**HOW TO COMPLETE THIS TASK:**
Using only the entries below, copy exactly the lines that begin at the one with "16: (591, 186, 1.27)" and end at the one with "29: (455, 251, 1.32)", both included. Drop the pictures.

Extracted records:
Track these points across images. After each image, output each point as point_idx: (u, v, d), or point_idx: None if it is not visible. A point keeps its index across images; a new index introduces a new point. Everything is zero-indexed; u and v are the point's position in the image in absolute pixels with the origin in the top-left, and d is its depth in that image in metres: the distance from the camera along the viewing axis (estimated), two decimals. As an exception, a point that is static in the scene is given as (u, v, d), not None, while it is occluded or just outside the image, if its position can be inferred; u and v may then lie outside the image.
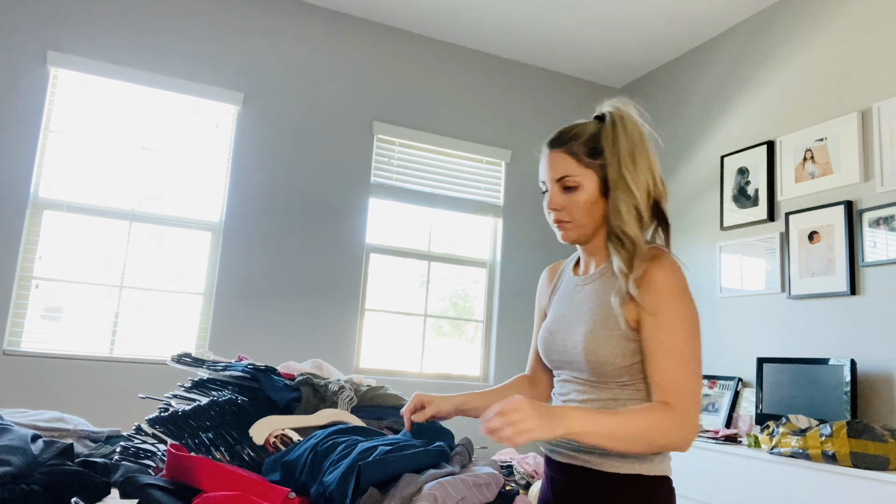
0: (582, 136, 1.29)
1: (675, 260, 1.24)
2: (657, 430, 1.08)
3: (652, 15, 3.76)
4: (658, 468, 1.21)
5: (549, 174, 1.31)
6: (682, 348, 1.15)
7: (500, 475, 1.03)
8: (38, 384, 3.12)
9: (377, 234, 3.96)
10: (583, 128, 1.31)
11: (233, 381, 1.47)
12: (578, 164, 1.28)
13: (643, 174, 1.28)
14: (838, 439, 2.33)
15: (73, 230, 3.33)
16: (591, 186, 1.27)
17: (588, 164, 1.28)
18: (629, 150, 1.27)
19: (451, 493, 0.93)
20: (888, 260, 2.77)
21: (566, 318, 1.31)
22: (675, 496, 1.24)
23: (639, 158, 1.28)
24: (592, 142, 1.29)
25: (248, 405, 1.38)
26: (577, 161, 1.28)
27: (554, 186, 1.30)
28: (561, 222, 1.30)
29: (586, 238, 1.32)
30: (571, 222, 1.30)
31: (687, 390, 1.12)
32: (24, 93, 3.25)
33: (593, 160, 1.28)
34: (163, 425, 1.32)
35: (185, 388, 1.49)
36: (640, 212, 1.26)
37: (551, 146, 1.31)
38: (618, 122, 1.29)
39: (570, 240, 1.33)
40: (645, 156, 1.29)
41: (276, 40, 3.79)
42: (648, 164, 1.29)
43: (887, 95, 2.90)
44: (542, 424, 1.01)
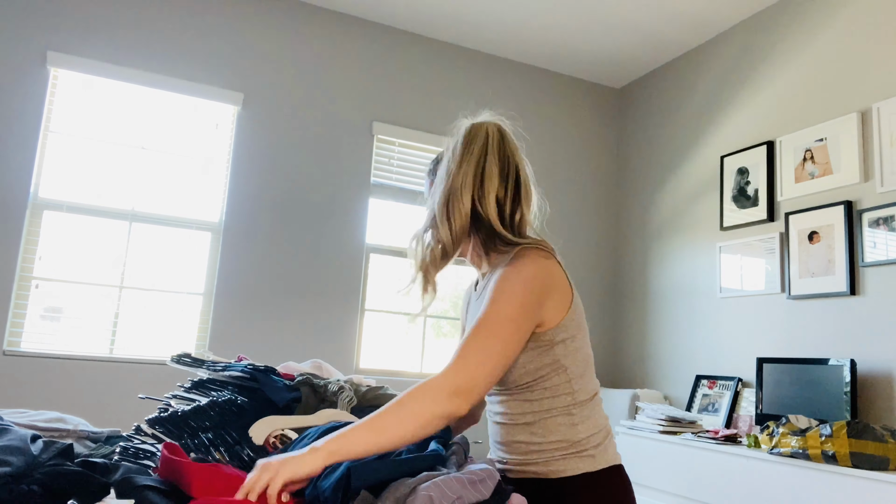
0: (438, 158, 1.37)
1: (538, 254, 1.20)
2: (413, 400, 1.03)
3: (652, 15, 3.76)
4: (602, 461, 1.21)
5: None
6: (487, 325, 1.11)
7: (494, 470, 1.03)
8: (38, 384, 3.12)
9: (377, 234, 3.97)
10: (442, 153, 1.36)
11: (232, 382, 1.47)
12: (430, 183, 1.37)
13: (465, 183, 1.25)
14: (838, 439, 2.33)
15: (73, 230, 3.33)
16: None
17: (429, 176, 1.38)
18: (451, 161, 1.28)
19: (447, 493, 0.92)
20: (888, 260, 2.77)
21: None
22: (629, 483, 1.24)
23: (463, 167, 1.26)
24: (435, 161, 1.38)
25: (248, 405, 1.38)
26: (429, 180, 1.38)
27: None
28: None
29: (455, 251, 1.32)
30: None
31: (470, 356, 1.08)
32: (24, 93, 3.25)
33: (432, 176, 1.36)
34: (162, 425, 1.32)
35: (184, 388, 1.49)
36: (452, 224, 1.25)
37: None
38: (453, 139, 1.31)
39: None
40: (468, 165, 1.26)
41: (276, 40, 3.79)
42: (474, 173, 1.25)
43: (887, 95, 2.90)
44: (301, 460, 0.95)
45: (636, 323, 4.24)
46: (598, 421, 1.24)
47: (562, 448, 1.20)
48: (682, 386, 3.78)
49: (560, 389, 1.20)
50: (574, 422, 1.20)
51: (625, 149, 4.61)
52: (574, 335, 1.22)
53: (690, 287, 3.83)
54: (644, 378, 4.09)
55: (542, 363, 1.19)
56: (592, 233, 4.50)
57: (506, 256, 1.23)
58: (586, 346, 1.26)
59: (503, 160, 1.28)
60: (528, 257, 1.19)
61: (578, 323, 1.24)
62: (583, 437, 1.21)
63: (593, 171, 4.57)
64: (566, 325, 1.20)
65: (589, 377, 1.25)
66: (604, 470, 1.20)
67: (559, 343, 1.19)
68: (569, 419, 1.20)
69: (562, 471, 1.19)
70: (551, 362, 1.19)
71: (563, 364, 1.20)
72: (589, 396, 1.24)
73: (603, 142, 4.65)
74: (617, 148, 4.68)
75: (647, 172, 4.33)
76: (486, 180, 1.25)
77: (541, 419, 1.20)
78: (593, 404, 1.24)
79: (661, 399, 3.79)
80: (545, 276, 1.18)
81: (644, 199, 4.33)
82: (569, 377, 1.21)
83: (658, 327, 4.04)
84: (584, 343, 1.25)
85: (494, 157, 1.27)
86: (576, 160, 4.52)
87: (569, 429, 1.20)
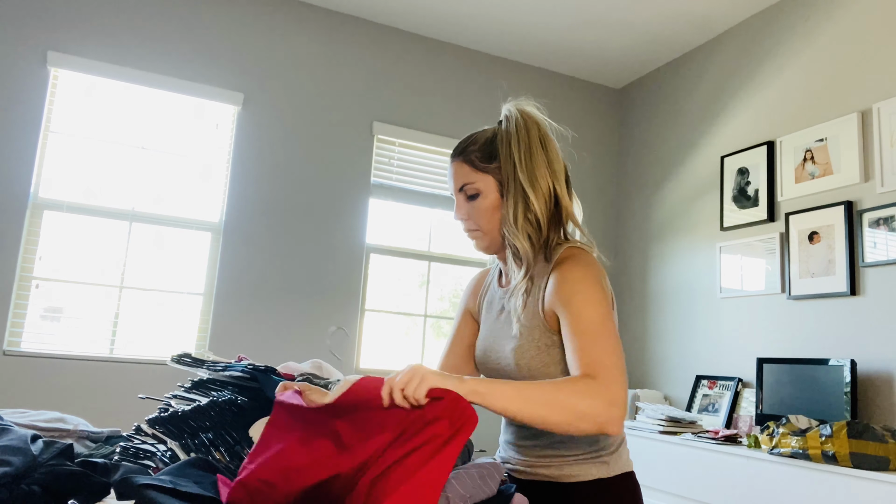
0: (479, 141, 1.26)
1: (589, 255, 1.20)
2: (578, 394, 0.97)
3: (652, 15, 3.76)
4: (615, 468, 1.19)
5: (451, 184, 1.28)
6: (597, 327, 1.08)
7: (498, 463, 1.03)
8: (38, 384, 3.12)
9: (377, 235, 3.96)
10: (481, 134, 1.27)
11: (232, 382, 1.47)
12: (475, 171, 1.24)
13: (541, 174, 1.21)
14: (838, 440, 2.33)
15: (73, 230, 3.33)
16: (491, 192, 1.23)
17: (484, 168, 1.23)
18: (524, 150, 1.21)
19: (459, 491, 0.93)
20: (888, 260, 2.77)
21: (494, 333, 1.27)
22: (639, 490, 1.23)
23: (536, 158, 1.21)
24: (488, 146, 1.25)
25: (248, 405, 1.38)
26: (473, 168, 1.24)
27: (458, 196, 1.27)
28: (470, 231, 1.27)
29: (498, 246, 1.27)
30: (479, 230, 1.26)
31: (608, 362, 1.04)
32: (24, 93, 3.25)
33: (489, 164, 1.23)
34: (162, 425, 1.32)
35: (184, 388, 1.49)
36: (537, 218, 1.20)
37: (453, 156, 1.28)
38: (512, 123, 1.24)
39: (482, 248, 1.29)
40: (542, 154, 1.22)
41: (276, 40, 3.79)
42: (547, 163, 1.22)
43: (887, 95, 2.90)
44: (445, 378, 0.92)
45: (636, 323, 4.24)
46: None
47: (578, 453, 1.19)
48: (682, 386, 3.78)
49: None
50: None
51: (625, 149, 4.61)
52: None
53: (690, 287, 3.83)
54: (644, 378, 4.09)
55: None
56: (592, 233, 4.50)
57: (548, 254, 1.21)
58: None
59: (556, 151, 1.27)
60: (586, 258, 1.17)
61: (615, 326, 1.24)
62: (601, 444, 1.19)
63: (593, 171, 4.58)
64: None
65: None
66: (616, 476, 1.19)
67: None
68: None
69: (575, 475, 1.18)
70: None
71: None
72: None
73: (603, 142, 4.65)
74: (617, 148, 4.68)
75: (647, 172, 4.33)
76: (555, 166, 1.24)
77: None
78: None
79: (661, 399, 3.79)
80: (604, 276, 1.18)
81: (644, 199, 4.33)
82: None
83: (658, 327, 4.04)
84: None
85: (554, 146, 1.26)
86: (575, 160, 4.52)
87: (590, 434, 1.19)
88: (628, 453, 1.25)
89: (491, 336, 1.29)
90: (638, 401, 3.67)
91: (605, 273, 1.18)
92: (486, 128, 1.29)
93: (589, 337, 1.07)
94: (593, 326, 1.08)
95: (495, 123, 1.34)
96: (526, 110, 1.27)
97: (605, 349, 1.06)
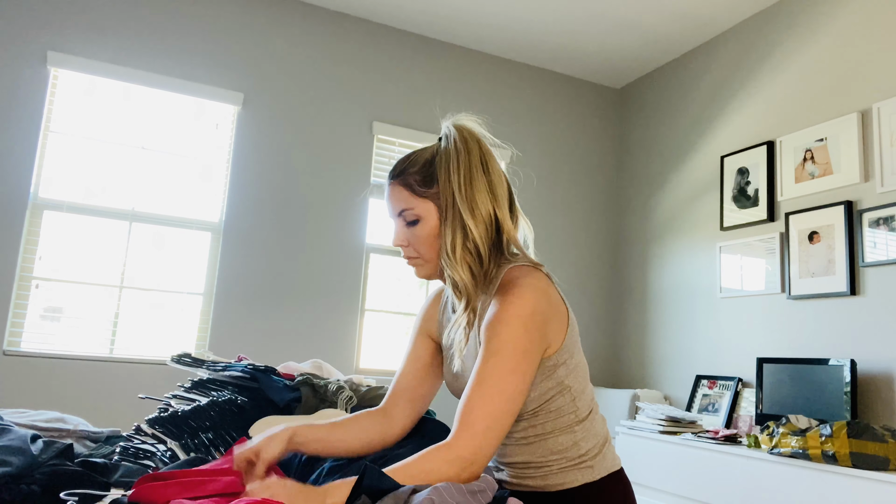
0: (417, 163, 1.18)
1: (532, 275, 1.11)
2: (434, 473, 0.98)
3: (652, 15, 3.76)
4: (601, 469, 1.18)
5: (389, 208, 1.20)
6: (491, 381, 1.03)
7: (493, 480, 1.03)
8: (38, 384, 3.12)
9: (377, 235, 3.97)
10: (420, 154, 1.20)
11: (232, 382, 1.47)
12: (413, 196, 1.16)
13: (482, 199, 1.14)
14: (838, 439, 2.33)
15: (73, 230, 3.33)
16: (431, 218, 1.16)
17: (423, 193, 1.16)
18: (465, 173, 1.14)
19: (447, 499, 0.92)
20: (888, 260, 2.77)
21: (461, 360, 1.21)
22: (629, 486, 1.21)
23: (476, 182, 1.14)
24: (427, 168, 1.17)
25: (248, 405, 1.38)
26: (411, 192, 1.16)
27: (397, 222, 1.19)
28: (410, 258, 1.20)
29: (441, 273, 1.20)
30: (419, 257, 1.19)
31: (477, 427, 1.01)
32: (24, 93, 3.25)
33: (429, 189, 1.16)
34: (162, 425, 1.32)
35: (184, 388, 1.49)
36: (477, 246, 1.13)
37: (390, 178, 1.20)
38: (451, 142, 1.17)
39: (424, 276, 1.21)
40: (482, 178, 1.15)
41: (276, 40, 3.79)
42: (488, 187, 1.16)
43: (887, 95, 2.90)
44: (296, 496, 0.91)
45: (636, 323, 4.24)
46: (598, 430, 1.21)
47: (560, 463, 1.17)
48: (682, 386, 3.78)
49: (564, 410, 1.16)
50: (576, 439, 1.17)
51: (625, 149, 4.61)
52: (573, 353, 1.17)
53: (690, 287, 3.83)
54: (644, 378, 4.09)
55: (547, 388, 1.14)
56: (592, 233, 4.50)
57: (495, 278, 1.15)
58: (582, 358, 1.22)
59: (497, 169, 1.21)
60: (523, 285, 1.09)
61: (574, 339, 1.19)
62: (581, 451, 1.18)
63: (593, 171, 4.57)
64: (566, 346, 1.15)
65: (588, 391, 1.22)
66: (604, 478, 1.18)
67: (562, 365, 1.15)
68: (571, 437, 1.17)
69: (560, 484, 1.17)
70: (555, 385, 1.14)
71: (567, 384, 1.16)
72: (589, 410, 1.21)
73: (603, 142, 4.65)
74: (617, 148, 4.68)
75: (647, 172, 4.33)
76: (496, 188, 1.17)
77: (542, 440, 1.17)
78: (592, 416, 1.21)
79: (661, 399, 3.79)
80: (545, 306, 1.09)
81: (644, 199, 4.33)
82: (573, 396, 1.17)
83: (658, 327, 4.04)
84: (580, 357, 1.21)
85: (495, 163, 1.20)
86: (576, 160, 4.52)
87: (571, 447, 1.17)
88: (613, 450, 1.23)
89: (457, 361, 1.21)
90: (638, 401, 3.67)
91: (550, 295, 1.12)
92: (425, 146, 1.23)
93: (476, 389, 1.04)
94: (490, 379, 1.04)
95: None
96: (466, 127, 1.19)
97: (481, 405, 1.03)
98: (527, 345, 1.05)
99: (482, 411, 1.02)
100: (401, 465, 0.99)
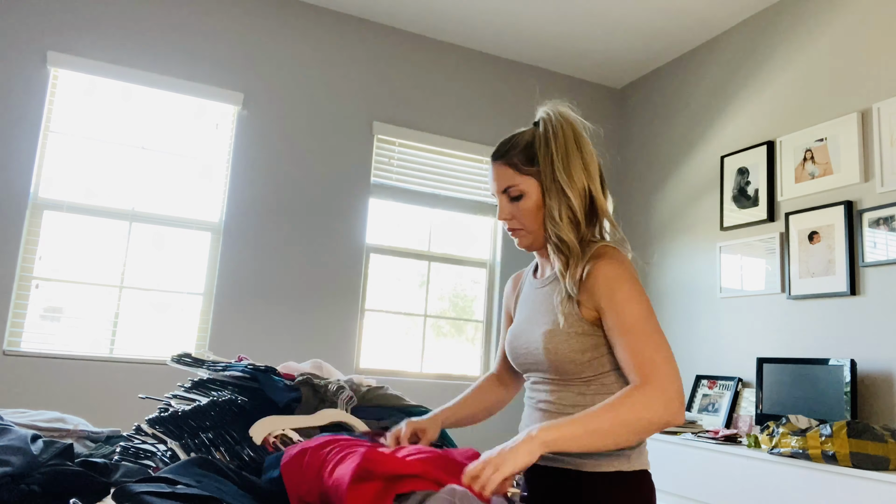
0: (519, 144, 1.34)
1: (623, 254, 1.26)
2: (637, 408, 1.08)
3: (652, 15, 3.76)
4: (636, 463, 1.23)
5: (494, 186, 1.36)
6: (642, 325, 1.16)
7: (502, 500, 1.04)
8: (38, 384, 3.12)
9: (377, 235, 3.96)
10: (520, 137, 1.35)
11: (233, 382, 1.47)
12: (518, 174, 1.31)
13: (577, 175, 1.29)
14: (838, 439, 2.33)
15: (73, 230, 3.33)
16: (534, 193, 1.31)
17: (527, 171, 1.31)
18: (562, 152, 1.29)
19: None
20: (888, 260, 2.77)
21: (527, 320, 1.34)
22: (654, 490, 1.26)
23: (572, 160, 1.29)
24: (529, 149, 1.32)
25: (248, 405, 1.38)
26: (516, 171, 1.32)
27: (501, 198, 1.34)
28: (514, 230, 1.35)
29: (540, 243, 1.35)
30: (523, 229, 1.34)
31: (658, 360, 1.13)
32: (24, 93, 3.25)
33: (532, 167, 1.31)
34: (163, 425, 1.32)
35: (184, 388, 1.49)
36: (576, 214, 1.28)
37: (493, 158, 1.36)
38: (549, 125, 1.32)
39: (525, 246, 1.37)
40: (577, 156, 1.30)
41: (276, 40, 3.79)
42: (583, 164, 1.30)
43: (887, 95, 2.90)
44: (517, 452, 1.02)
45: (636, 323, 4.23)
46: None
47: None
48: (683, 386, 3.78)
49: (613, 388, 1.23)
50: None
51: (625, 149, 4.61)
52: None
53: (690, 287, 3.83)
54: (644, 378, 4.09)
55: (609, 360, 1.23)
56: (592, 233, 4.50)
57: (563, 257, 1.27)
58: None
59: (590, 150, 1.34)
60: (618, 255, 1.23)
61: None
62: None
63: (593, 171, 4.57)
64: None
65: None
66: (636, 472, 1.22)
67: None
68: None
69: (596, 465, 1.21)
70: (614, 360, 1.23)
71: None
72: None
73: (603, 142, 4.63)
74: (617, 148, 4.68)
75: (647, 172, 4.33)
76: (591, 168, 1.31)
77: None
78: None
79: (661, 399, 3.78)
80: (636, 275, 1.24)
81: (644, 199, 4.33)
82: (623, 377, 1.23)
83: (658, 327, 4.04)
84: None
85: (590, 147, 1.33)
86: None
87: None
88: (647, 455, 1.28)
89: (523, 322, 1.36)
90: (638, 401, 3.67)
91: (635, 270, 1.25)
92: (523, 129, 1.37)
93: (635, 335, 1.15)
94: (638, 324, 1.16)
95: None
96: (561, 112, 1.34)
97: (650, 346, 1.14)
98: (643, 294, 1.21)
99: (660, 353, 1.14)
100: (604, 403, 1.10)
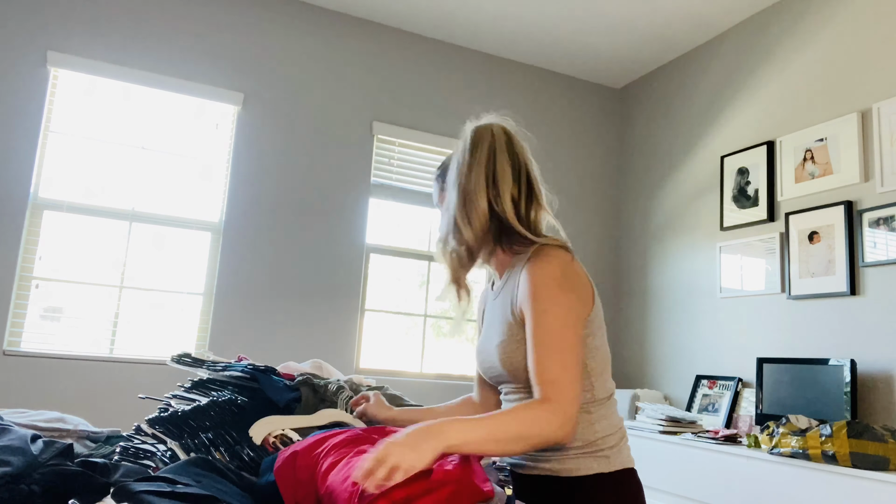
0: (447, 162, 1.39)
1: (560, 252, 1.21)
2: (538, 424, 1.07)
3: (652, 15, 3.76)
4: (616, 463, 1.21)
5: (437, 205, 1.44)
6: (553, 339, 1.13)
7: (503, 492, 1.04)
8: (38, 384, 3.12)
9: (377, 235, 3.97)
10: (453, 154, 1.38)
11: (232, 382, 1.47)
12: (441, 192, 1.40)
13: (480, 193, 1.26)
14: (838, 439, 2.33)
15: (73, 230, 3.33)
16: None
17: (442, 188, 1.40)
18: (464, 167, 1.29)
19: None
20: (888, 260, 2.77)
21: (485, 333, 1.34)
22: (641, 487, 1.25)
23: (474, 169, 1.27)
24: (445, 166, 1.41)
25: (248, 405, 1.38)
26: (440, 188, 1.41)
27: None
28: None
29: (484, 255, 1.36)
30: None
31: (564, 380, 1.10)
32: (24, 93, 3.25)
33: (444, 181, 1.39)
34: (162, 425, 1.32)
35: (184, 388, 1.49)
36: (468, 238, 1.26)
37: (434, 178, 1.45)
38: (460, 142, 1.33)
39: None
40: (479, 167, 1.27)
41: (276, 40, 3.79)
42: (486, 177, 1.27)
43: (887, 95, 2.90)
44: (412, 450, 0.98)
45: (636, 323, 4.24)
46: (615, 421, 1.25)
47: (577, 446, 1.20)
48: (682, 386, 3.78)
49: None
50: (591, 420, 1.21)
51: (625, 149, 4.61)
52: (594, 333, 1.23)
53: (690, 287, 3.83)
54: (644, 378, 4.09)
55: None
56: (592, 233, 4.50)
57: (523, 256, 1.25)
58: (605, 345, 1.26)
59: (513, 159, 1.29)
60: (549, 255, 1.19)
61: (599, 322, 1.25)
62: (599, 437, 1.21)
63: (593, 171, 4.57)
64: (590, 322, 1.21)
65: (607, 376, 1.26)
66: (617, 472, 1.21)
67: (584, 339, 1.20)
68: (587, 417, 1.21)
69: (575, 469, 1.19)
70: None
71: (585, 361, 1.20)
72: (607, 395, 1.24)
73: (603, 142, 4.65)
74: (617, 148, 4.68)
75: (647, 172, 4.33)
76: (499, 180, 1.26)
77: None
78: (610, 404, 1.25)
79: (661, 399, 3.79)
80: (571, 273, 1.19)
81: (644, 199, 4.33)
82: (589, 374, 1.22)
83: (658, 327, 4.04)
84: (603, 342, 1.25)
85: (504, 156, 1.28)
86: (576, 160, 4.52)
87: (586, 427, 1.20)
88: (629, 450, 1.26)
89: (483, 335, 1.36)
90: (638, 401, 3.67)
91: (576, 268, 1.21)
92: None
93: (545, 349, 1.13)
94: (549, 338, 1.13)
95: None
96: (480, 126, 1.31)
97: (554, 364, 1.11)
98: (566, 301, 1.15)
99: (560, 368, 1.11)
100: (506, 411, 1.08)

* * *

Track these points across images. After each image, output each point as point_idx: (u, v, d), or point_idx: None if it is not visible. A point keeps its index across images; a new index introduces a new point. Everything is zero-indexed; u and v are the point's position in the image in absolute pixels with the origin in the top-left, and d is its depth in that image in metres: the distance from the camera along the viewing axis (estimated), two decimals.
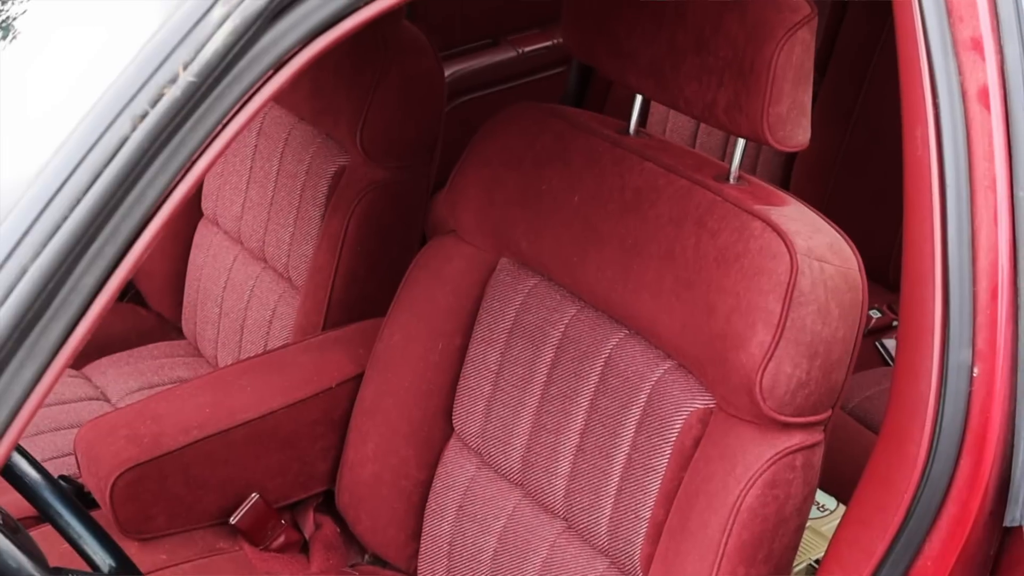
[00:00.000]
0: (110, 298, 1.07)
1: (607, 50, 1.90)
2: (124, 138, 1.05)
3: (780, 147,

**FINISHED EXERCISE:**
16: (591, 186, 1.27)
17: (588, 164, 1.28)
18: (629, 150, 1.27)
19: (451, 493, 0.93)
20: (888, 260, 2.77)
21: (566, 318, 1.31)
22: (675, 496, 1.24)
23: (639, 158, 1.28)
24: (592, 142, 1.29)
25: (248, 405, 1.38)
26: (577, 161, 1.28)
27: (554, 186, 1.30)
28: (561, 222, 1.30)
29: (586, 238, 1.32)
30: (571, 222, 1.30)
31: (687, 390, 1.12)
32: (24, 93, 3.25)
33: (593, 160, 1.28)
34: (163, 425, 1.32)
35: (185, 388, 1.49)
36: (640, 212, 1.26)
37: (551, 146, 1.31)
38: (618, 122, 1.29)
39: (570, 240, 1.33)
40: (645, 156, 1.29)
41: (276, 40, 3.79)
42: (648, 164, 1.29)
43: (887, 95, 2.90)
44: (542, 424, 1.01)
0: (438, 158, 1.37)
1: (538, 254, 1.20)
2: (413, 400, 1.03)
3: (652, 15, 3.76)
4: (602, 461, 1.21)
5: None
6: (487, 325, 1.11)
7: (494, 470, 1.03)
8: (38, 384, 3.12)
9: (377, 234, 3.97)
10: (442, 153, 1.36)
11: (232, 382, 1.47)
12: (430, 183, 1.37)
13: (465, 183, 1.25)
14: (838, 439, 2.33)
15: (73, 230, 3.33)
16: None
17: (429, 176, 1.38)
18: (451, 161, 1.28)
19: (447, 493, 0.92)
20: (888, 260, 2.77)
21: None
22: (629, 483, 1.24)
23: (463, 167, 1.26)
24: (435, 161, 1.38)
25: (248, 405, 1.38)
26: (429, 180, 1.38)
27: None
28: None
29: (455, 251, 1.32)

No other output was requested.